[Opening Input data section]
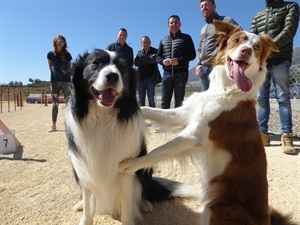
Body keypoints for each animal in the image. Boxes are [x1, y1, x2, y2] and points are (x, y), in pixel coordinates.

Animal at [65, 49, 197, 225]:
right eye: (95, 63)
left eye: (122, 68)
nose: (112, 76)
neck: (103, 120)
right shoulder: (84, 169)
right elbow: (88, 204)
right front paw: (84, 213)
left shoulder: (126, 171)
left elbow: (127, 206)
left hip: (145, 170)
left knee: (143, 191)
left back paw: (145, 204)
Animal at [118, 21, 294, 225]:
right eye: (237, 41)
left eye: (256, 47)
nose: (246, 51)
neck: (224, 90)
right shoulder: (184, 114)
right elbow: (151, 110)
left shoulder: (195, 135)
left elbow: (158, 151)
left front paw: (131, 165)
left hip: (216, 206)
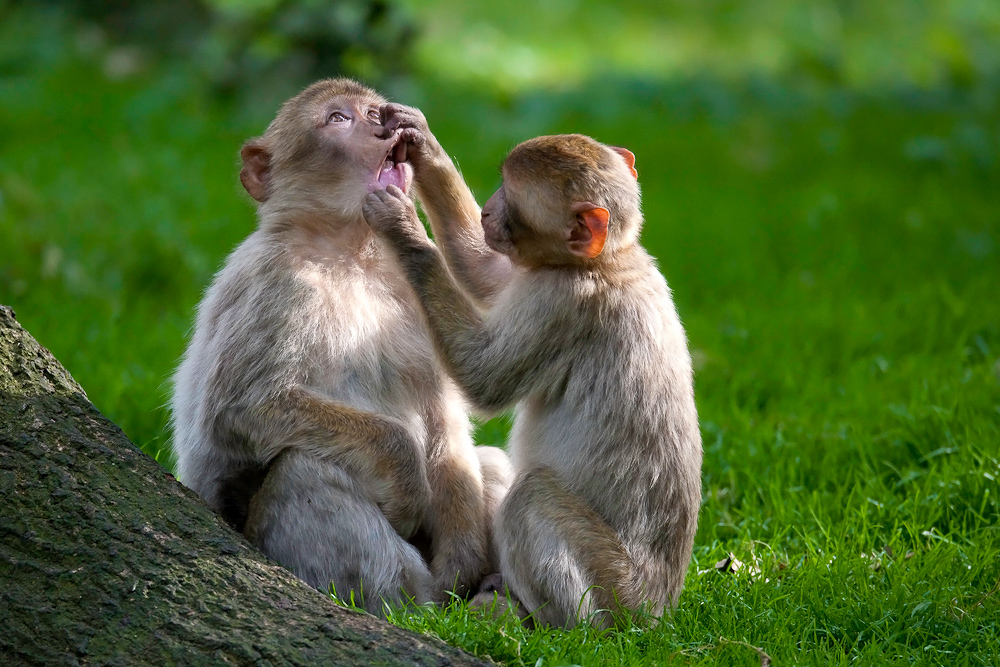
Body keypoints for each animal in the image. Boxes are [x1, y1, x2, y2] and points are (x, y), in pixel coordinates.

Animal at [170, 79, 508, 616]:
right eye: (337, 119)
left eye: (372, 112)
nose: (380, 128)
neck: (352, 252)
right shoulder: (277, 284)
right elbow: (239, 412)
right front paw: (407, 487)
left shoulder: (411, 294)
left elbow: (444, 413)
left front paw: (463, 555)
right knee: (303, 471)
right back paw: (424, 603)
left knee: (487, 462)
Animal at [362, 133, 704, 628]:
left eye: (511, 195)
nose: (487, 212)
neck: (608, 262)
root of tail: (659, 608)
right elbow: (485, 272)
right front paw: (423, 144)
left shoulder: (558, 302)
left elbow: (484, 378)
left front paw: (403, 229)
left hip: (618, 590)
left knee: (532, 496)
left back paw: (541, 620)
[Closing Input data section]
> **Your assignment**:
Find the lines above that contain the word "knee" and collect them.

> **Task answer**:
left knee: (143, 191)
right knee: (303, 471)
left knee: (487, 462)
left knee: (532, 496)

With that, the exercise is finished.